Do you start from scratch with your bindings, only consulting the gobject-introspection API docs, or from other existent bindings?
I started from scratch, and had a hard time with the API docs. Later, when I had already worked for more than 1000 hours on it, Mr Bassi told me that API docs are not really designed for someone starting from scratch Now I have spent 1400 hours total, and is still far from complete…
I started modifying the mGTK project which was a useful proof of concept but very limited in terms of coverage and in terms of maintainability because it predated GIR and relied on DEFS files. I did then start from scratch using GIR, inheriting some of the ideas from mGTK. Like others, I was lured into using the girepository API because it was easy to get started - write bindings for girepository and you’re off! After a lot of effort I realized that it couldn’t be used to generate platform-independent source code because the sizes of numeric C types are resolved for a specific platform, namely the platform of the TYPELIB files you are using. Worse, TYPELIB files don’t store alias types - they are resolved to the underlying type - so the generated SML code didn’t declare alias types so application code couldn’t mention alias types, which was a usability issue because we like to mention types in SML programs!
To avoid rewriting much of what I had done, I ended up writing an SML interface to GIR files that was almost a drop in replacement for the SML interface to girepository. Not a small undertaking. It differs in ways you would expect, e.g. the enumeration for GITypeTag also has enums for INT, UINT, SHORT, USHORT etc., and there is a module GIRepository.AliasInfo. The GIR interface also has extra functions that either weren’t required for TYPELIB files, e.g. GIRepository.FunctionInfo.getMovedTo, or provide additional information, e.g. GIRepository.Repository.getPackages, and omits some functions that provide platform-specific information, e.g. GIRepository.FieldInfo.getSize/getOffset. Also, some functions in GIRepository.Repository are parameterized by a map from namespace to version, to allow multiple versions of the same namespace to be loaded in the same session.
The SML interface to girepository was useful for validating my SML interface to GIR files so I’ve kept it working in the codebase as its output is useful for validation.
I estimate my total effort, as a background task over the years, exceeds 4,000 hours.

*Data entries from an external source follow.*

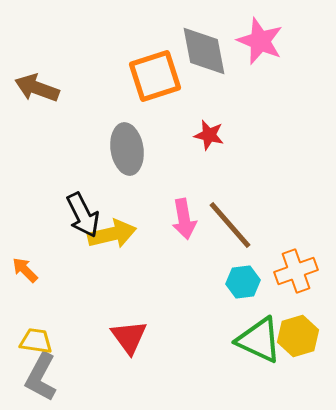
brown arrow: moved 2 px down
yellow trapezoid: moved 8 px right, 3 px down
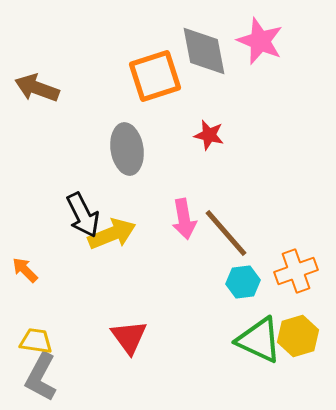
brown line: moved 4 px left, 8 px down
yellow arrow: rotated 9 degrees counterclockwise
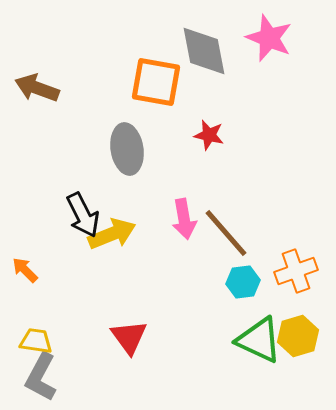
pink star: moved 9 px right, 3 px up
orange square: moved 1 px right, 6 px down; rotated 28 degrees clockwise
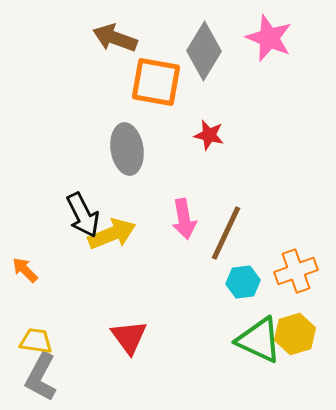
gray diamond: rotated 42 degrees clockwise
brown arrow: moved 78 px right, 50 px up
brown line: rotated 66 degrees clockwise
yellow hexagon: moved 3 px left, 2 px up
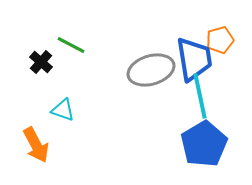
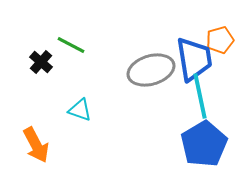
cyan triangle: moved 17 px right
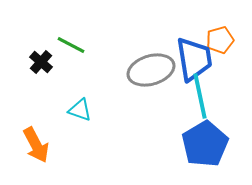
blue pentagon: moved 1 px right
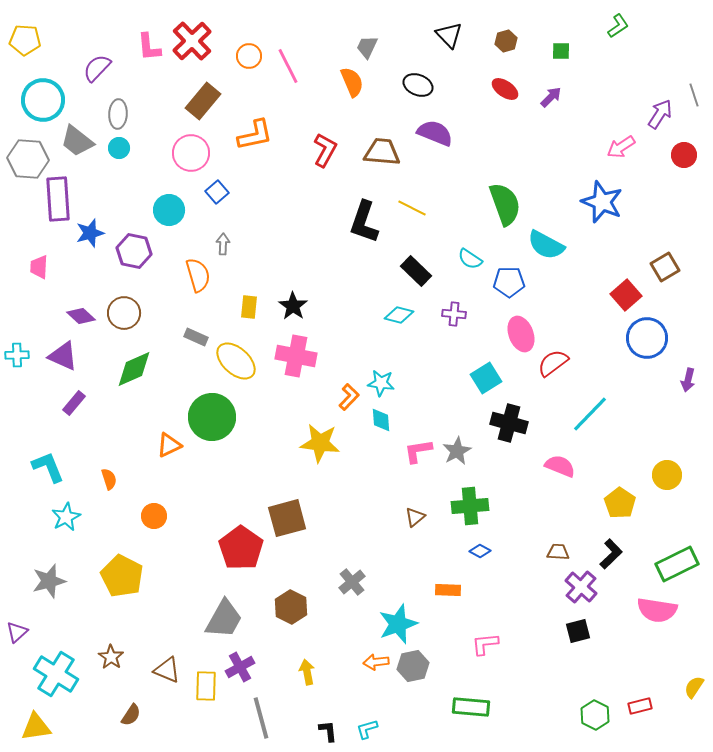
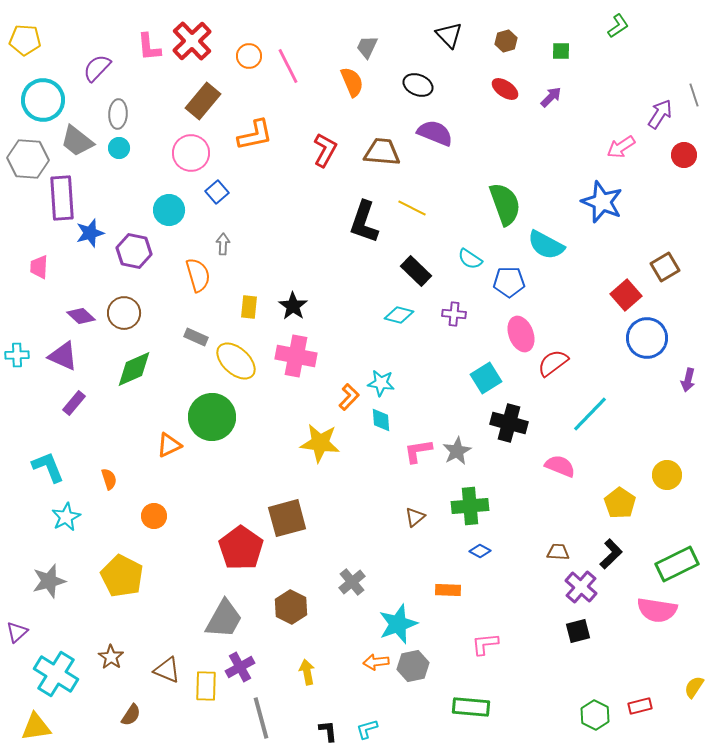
purple rectangle at (58, 199): moved 4 px right, 1 px up
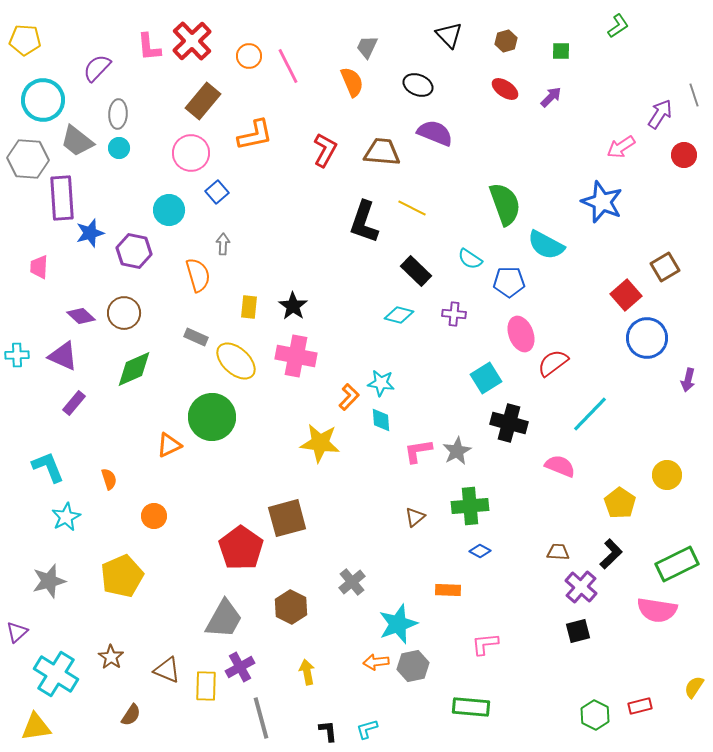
yellow pentagon at (122, 576): rotated 21 degrees clockwise
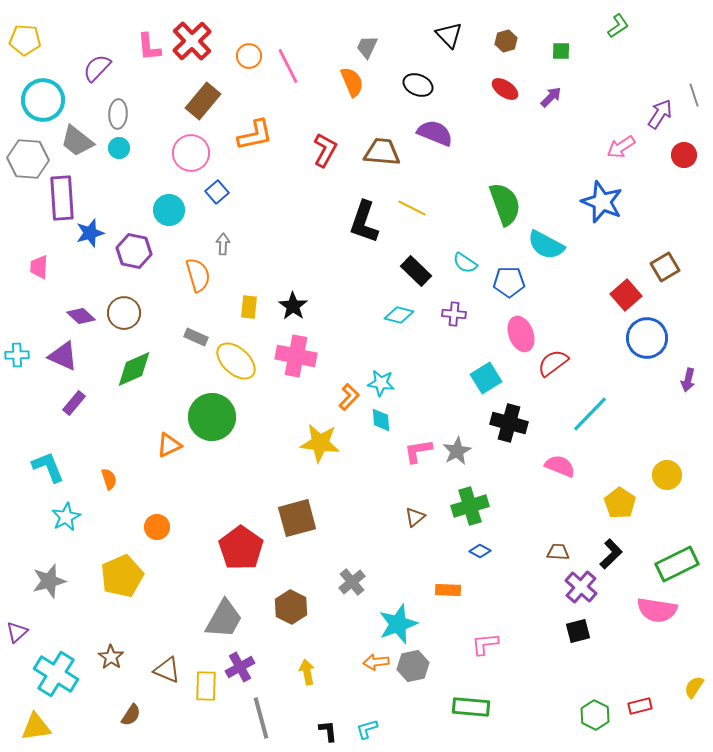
cyan semicircle at (470, 259): moved 5 px left, 4 px down
green cross at (470, 506): rotated 12 degrees counterclockwise
orange circle at (154, 516): moved 3 px right, 11 px down
brown square at (287, 518): moved 10 px right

I’m not sure if that will make you feel better or worse.
For the ownership transfer, for me transferring ownership to a C library function would indicate that the user allocates a buffer and then the C lib frees it. Such functions may exist, but I can not remember one.
The generated SML bindings code will create a duplicate where ownership is passed to a C function. If ownership is passed back, then bindings code will assume ownership of that duplicate.
For Nim I tried also to support all gtk functions. Mostly because I can not properly decide which may be useful for users and which not. But not for all C functions gobject-introspection provides information.
I have explicitly excluded functions that don’t make sense for bindings, but I can’t claim that it is complete. As mentioned, I wouldn’t exclude a perfectly usable function.
Does Standard ML uses a Garbage Collector or manual memory management? For Nim we had a GC in the past, but now prefer a fully deterministic automatic memory management, similar to C++ destructors.
To my knowledge, the Definition of SML doesn’t specify implementation details like whether to use garbage collection but most implementations do, I believe. Both compilers that I am targeting (MLton, Poly/ML) do use garbage collection. I’ve not kept track of all the implementations and their spin-offs, for example there is RTMLton which introduces a real-time garbage collector, which I know nothing about!
[EDIT] And yes, my above Nim bindings example uses still gio 2.60.
Right, so with the 2.62 version, buffer wouldn’t be an input of the proc because it is ‘out caller-allocates’?